Problem statement → Could you print each line of the data below verbatim, in its original order?
╭─ Provided data
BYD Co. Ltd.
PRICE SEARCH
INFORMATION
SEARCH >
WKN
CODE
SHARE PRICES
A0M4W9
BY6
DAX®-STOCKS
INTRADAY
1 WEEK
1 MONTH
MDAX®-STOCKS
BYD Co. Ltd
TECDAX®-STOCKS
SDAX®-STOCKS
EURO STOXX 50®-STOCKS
╰─
Written answer →
BYD Co. Ltd.
PRICE SEARCH
INFORMATION
SEARCH >
WKN
CODE
SHARE PRICES
A0M4W9
BY6
DAX®-STOCKS
INTRADAY
1 WEEK
1 MONTH
MDAX®-STOCKS
BYD Co. Ltd
TECDAX®-STOCKS
SDAX®-STOCKS
EURO STOXX 50®-STOCKS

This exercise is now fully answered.